- [READING TEXT]
* * * * * * * * *

I'm quite out of my depths here, but I think a alternative would be to somehow pipe through ForceBucketDelete or --force. A cheap alternative is the following patch (also doesn't cover 100%), which just doesn't care about failed bucket deletes:
--- a/python/pyarrow/tests/test_fs.py
+++ b/python/pyarrow/tests/test_fs.py
@@ -256,7 +256,10 @@ def s3fs(request, s3_server):
allow_move_dir=False,
allow_append_to_file=False,
)
- fs.delete_dir(bucket)
+ try:
+ fs.delete_dir(bucket)
+ except OSError:
+ pass
@pytest.fixture
@@ -358,7 +361,10 @@ def py_fsspec_s3fs(request, s3_server):
allow_move_dir=False,
allow_append_to_file=True,
)
- fs.delete_dir(bucket)
+ try:
+ fs.delete_dir(bucket)
+ except OSError:
+ pass
@pytest.fixture(params=[After that patch, the only remaining errors are then:
FAILED pyarrow/tests/test_fs.py::test_get_file_info[PyFileSystem(FSSpecHandler(s3fs.S3FileSystem()))] - AssertionError: assert <FileType.Directory: 3> == <FileType.NotFound: 0>
+ where <FileType.Directory: 3> = <FileInfo for 'pyarrow-filesystem/a/aa/aaa/': type=FileType.Directory>.type
+ and <FileType.NotFound: 0> = FileType.NotFound
FAILED pyarrow/tests/test_fs.py::test_delete_dir[S3FileSystem] - Failed: DID NOT RAISE <class 'OSError'>
FAILED pyarrow/tests/test_fs.py::test_delete_dir_contents[S3FileSystem] - Failed: DID NOT RAISE <class 'OSError'>
FAILED pyarrow/tests/test_fs.py::test_move_directory[PyFileSystem(FSSpecHandler(s3fs.S3FileSystem()))] - Failed: DID NOT RAISE <class 'OSError'>
This issue does not happen on 13.0.0?!
The final kicker is that all this is passing with arrow 13 - I even checked that the tests didn't get skipped. So it appears there are at least two things at work here: a change in minio behaviour & a change in pyarrow somewhere.
Component(s)
Continuous Integration, Python

* * * * * * * * *

- [ASSIGNMENT] Quote the part of the discussion of the failing pyarrow tests that opens with the words containing "The final kicker" and closes with "in pyarrow somewhere.". The data that follow are separate material and are not part of the discussion of the failing pyarrow tests.

- [AVAILABLE DATA]

* * * * * * * * *

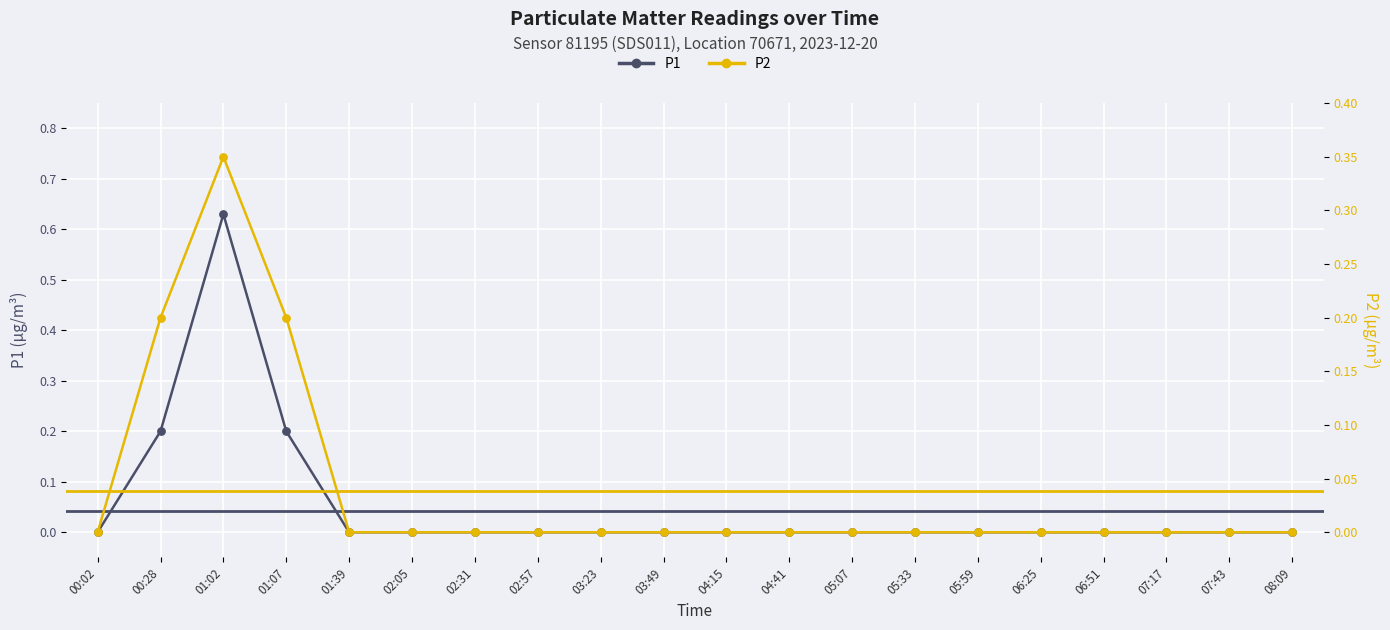

Which series contains the lowest Y value?

P1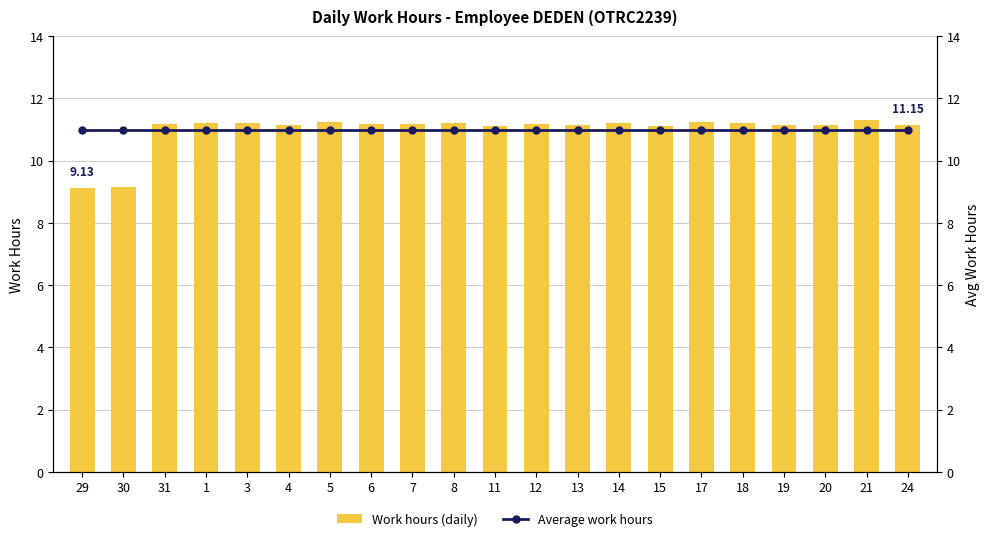

How many data points in Work hours (daily) are less than 11?

2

* * * * * * * * *

- [RESULT FOR THIS EXERCISE]
The final kicker is that all this is passing with arrow 13 - I even checked that the tests didn't get skipped. So it appears there are at least two things at work here: a change in minio behaviour & a change in pyarrow somewhere.